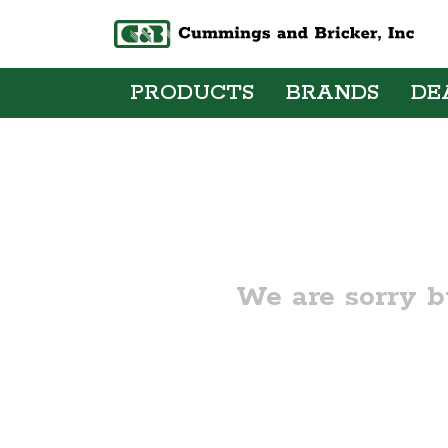
PRODUCTS
BRANDS
DE
We are sorry b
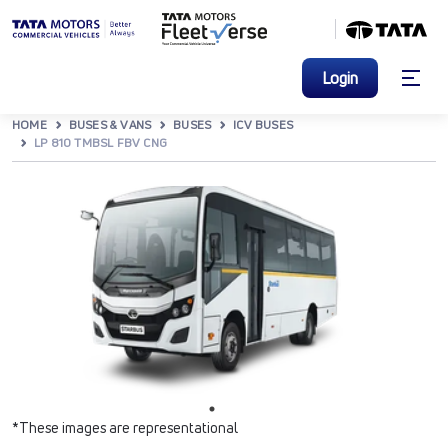
Login
HOME
BUSES & VANS
BUSES
ICV BUSES
LP 810 TMBSL FBV CNG
*These images are representational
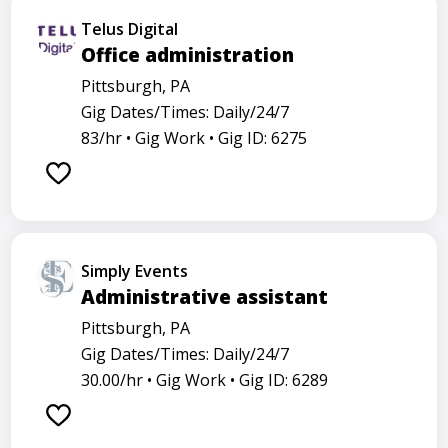
Telus Digital
Office administration
Pittsburgh, PA
Gig Dates/Times: Daily/24/7
83/hr •
Gig Work •
Gig ID: 6275
Simply Events
Administrative assistant
Pittsburgh, PA
Gig Dates/Times: Daily/24/7
30.00/hr •
Gig Work •
Gig ID: 6289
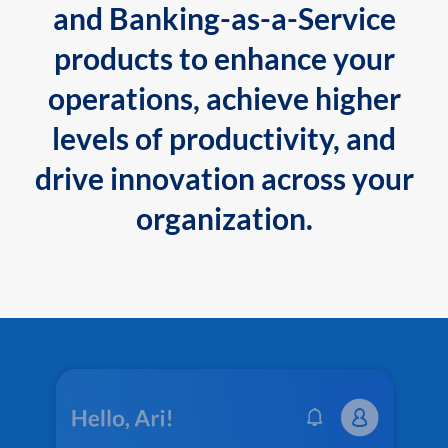
and Banking-as-a-Service
products to enhance your
operations, achieve higher
levels of productivity, and
drive innovation across your
organization.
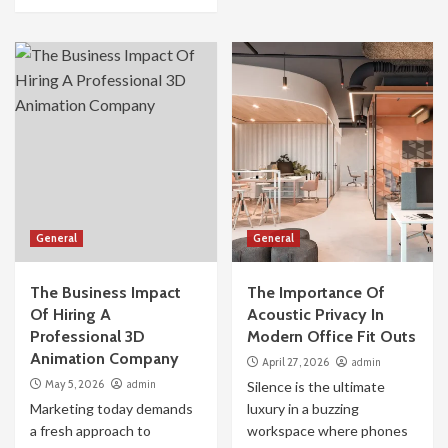
General
General
The Business Impact
The Importance Of
Of Hiring A
Acoustic Privacy In
Professional 3D
Modern Office Fit Outs
Animation Company
April 27, 2026
admin
May 5, 2026
admin
Silence is the ultimate
Marketing today demands
luxury in a buzzing
a fresh approach to
workspace where phones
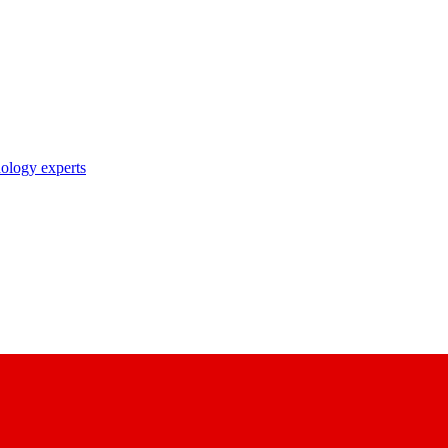
nology experts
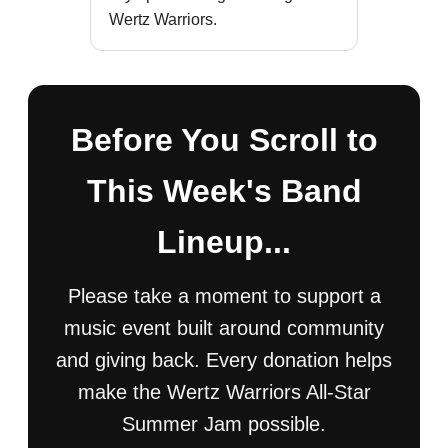
Wertz Warriors.
Before You Scroll to
This Week's Band
Lineup...
Please take a moment to support a
music event built around community
and giving back. Every donation helps
make the Wertz Warriors All-Star
Summer Jam possible.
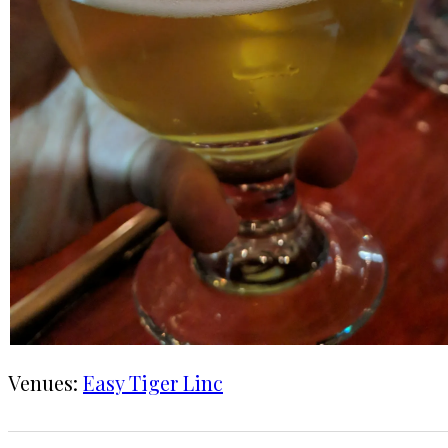
Venues:
Easy Tiger Linc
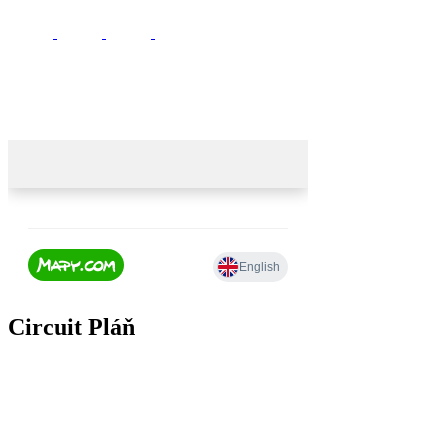
Circuit Pláň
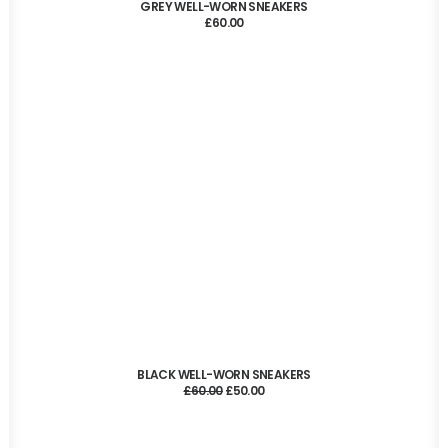
ADD TO CART
GREY WELL-WORN SNEAKERS
£
60.00
ADD TO CART
BLACK WELL-WORN SNEAKERS
Original
Current
£
60.00
£
50.00
price
price
was:
is:
£60.00.
£50.00.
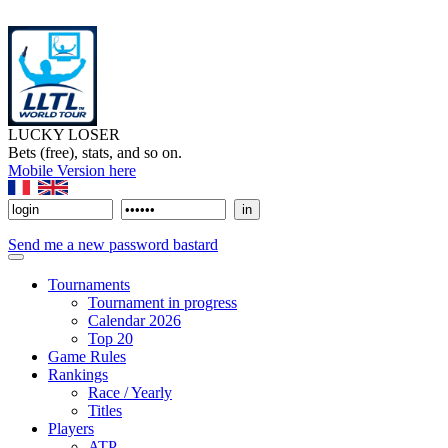
LUCKY LOSER
Bets (free), stats, and so on.
Mobile Version here
Send me a new password bastard
Tournaments
Tournament in progress
Calendar 2026
Top 20
Game Rules
Rankings
Race / Yearly
Titles
Players
ATP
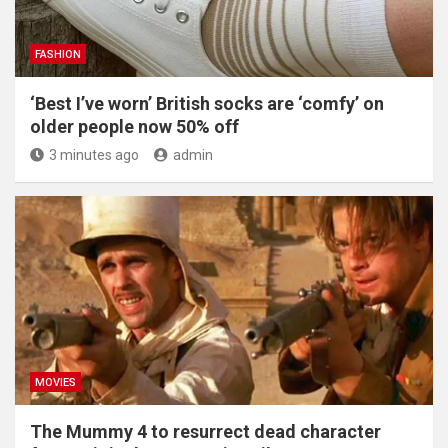
FASHION
‘Best I’ve worn’ British socks are ‘comfy’ on
older people now 50% off
3 minutes ago
admin
MOVIES
The Mummy 4 to resurrect dead character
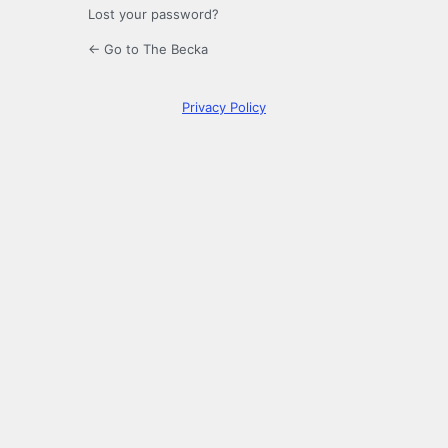
Lost your password?
← Go to The Becka
Privacy Policy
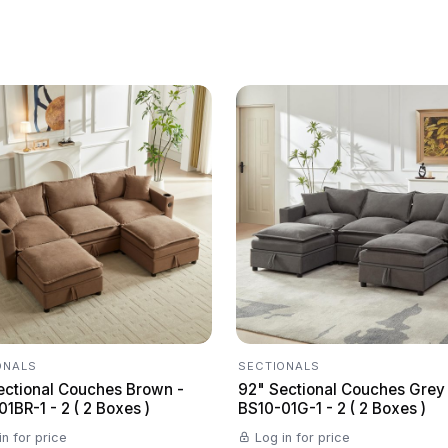
ONALS
SECTIONALS
ectional Couches Brown -
92" Sectional Couches Grey
1BR-1 - 2 ( 2 Boxes )
BS10-01G-1 - 2 ( 2 Boxes )
in for price
Log in for price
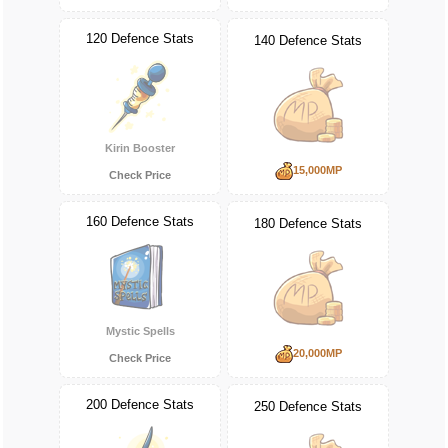
120 Defence Stats
140 Defence Stats
Kirin Booster
15,000MP
Check Price
160 Defence Stats
180 Defence Stats
Mystic Spells
20,000MP
Check Price
200 Defence Stats
250 Defence Stats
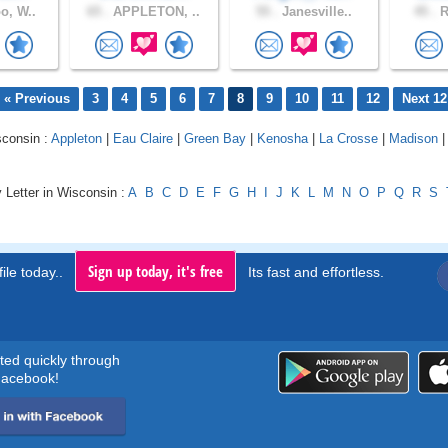
o, W..
65 .
APPLETON, ..
55 .
Janesville..
45 .
R
« Previous
3
4
5
6
7
8
9
10
11
12
Next 12
sconsin :
Appleton
|
Eau Claire
|
Green Bay
|
Kenosha
|
La Crosse
|
Madison
 Letter in Wisconsin :
A
B
C
D
E
F
G
H
I
J
K
L
M
N
O
P
Q
R
S
Sign up today, it's free
ile today..
Its fast and effortless.
rted quickly through
acebook!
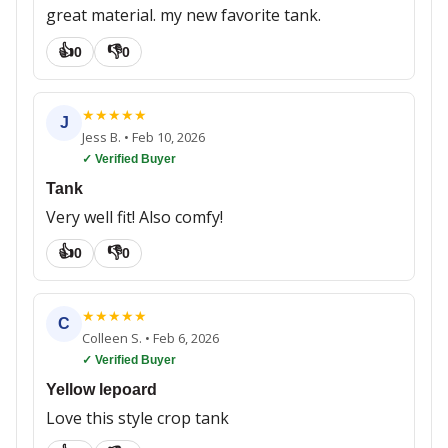
great material. my new favorite tank.
👍
👎
0
0
★
★
★
★
★
J
Jess B.
•
Feb 10, 2026
✓ Verified Buyer
Tank
Very well fit! Also comfy!
👍
👎
0
0
★
★
★
★
★
C
Colleen S.
•
Feb 6, 2026
✓ Verified Buyer
Yellow lepoard
Love this style crop tank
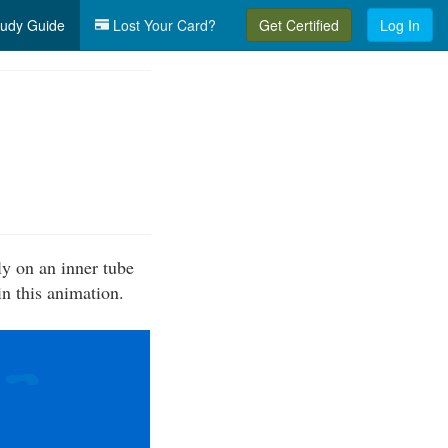
udy Guide
Lost Your Card?
Get Certified
Log In
ly on an inner tube
in this animation.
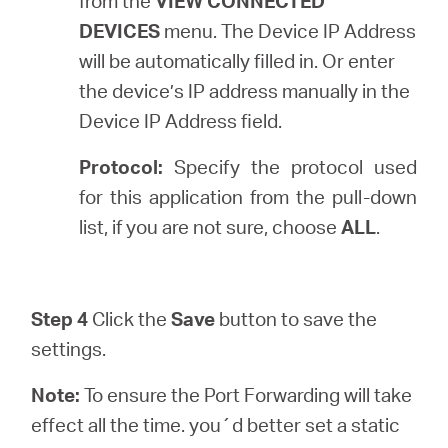
from the
VIEW CONNECTED
DEVICES
menu. The Device IP Address
will be automatically filled in. Or enter
the device’s IP address manually in the
Device IP Address field.
Protocol:
Specify the protocol used
for this application from the pull-down
list, if you are not sure, choose
ALL
.
Step 4
Click the
Save
button to save the
settings.
Note:
To ensure the Port Forwarding will take
effect all the time. you´d better set a static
..............................
Wherever "Defence" occurs in the records above, copy the line it sits in.

120 Defence Stats
140 Defence Stats
160 Defence Stats
180 Defence Stats
200 Defence Stats
250 Defence Stats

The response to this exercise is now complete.